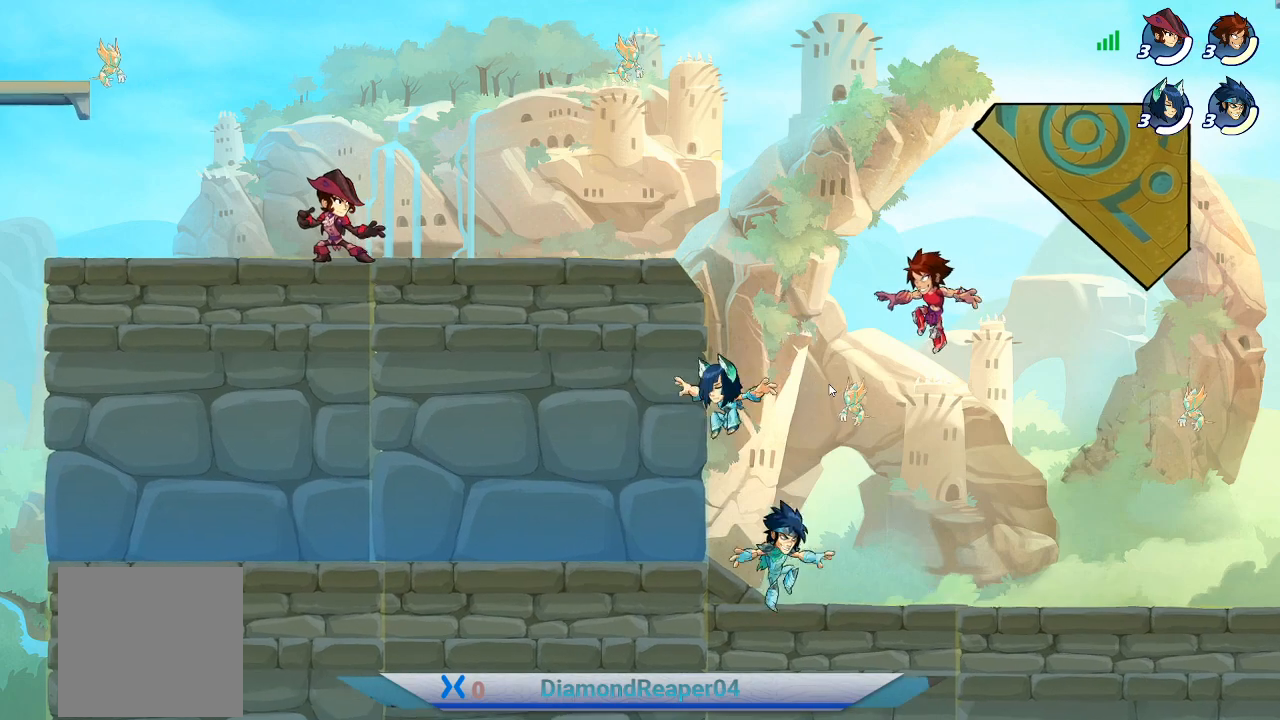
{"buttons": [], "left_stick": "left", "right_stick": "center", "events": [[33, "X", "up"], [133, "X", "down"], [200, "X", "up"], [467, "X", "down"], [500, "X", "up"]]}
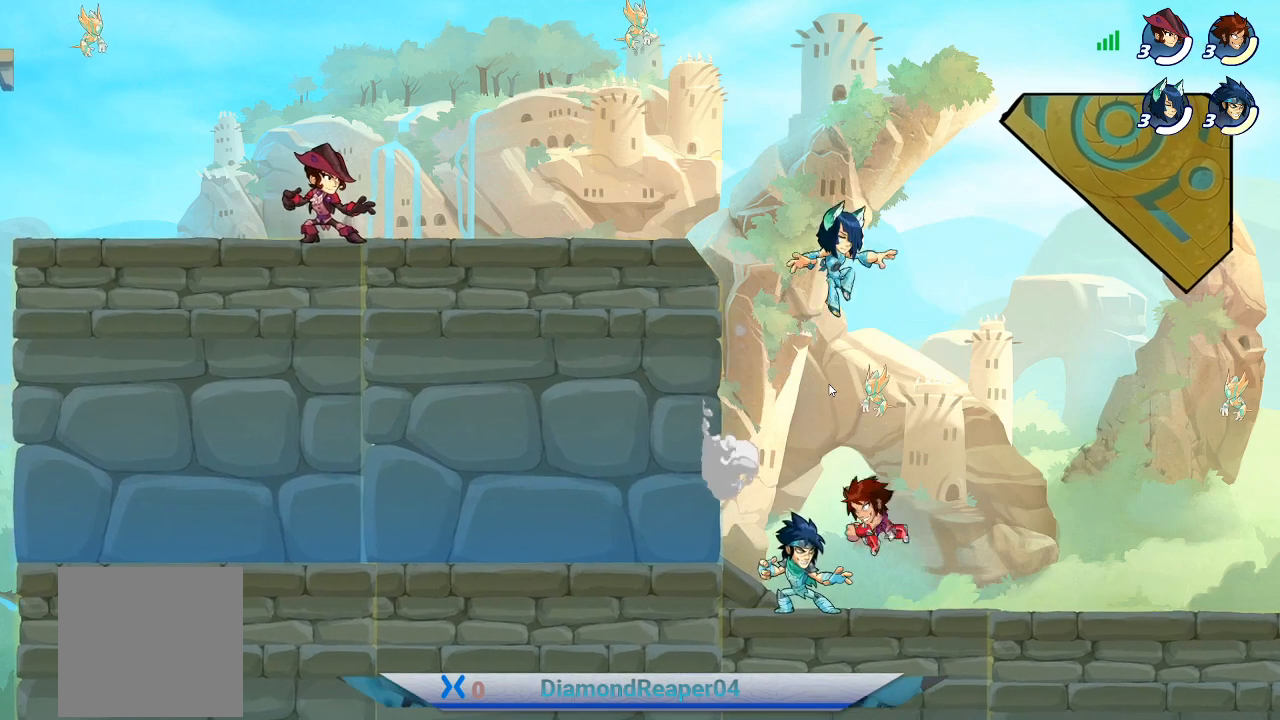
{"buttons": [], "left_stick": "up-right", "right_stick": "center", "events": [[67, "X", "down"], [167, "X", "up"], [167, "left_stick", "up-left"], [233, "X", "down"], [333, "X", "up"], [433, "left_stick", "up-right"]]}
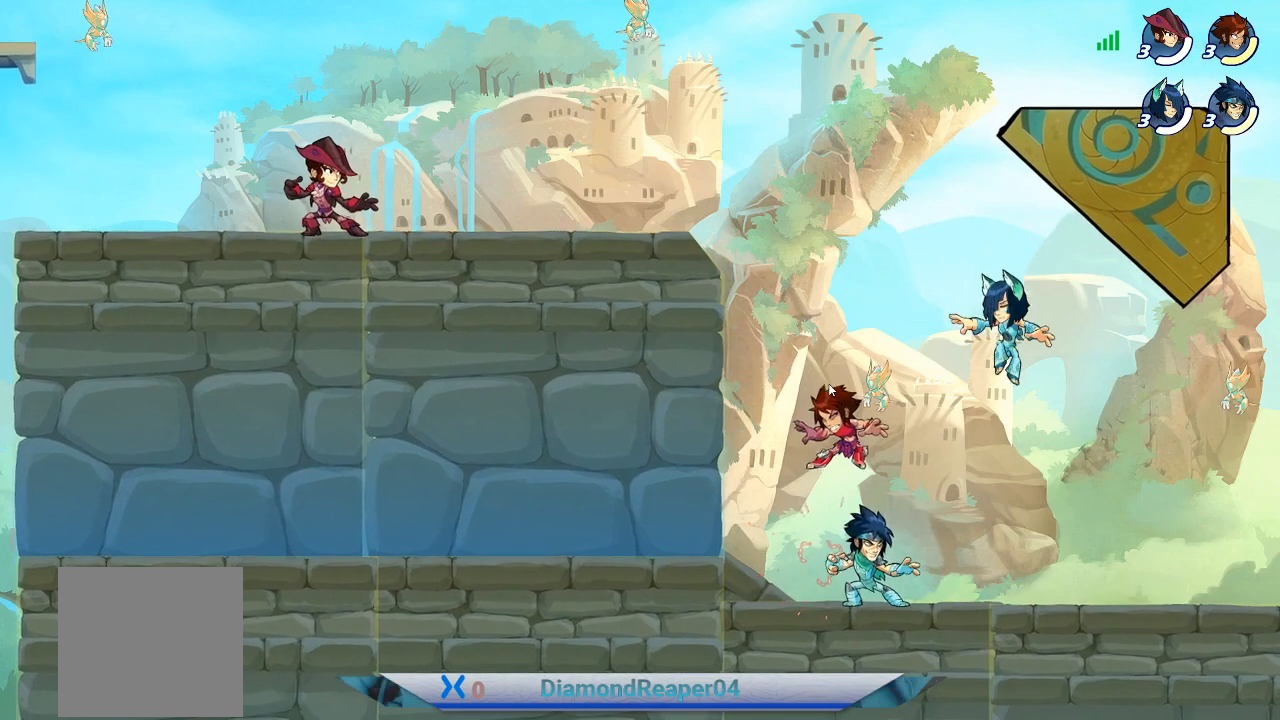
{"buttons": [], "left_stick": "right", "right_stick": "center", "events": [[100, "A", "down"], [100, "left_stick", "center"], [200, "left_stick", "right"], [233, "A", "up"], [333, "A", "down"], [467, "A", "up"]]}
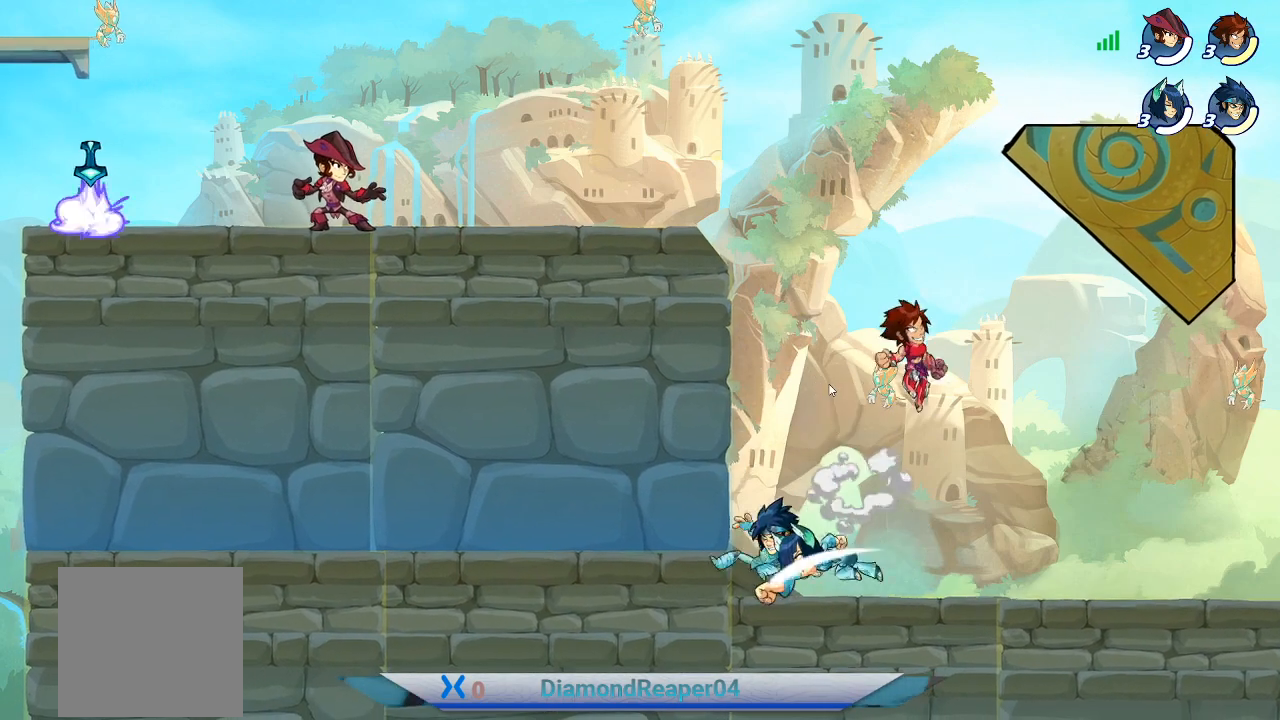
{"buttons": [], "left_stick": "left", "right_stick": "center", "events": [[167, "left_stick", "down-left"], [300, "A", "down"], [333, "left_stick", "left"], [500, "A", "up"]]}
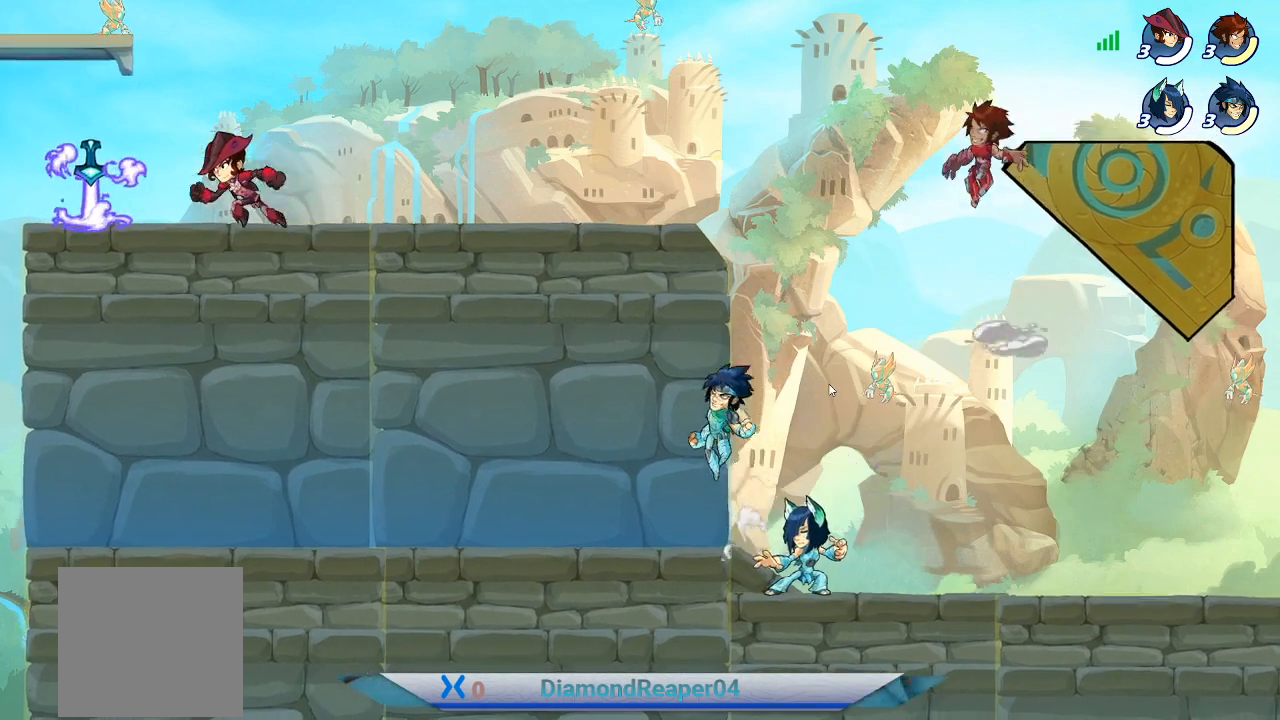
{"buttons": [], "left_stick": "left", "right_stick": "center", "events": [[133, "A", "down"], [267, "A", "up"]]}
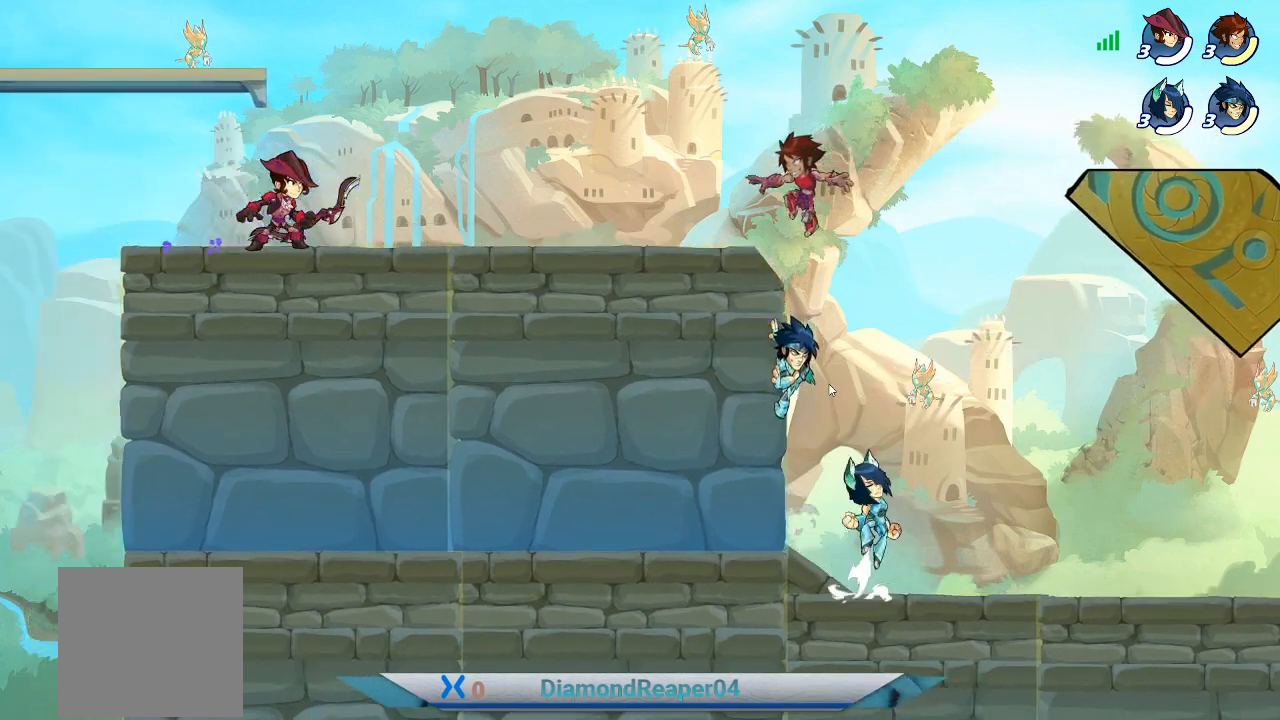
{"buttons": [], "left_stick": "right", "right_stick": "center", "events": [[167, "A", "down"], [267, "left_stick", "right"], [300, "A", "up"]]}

Task to carry out:
Write out every entry above exactly as it stands, minus the pictures.

Output:
{"buttons": [], "left_stick": "left", "right_stick": "center", "events": [[33, "X", "up"], [133, "X", "down"], [200, "X", "up"], [467, "X", "down"], [500, "X", "up"]]}
{"buttons": [], "left_stick": "up-right", "right_stick": "center", "events": [[67, "X", "down"], [167, "X", "up"], [167, "left_stick", "up-left"], [233, "X", "down"], [333, "X", "up"], [433, "left_stick", "up-right"]]}
{"buttons": [], "left_stick": "right", "right_stick": "center", "events": [[100, "A", "down"], [100, "left_stick", "center"], [200, "left_stick", "right"], [233, "A", "up"], [333, "A", "down"], [467, "A", "up"]]}
{"buttons": [], "left_stick": "left", "right_stick": "center", "events": [[167, "left_stick", "down-left"], [300, "A", "down"], [333, "left_stick", "left"], [500, "A", "up"]]}
{"buttons": [], "left_stick": "left", "right_stick": "center", "events": [[133, "A", "down"], [267, "A", "up"]]}
{"buttons": [], "left_stick": "right", "right_stick": "center", "events": [[167, "A", "down"], [267, "left_stick", "right"], [300, "A", "up"]]}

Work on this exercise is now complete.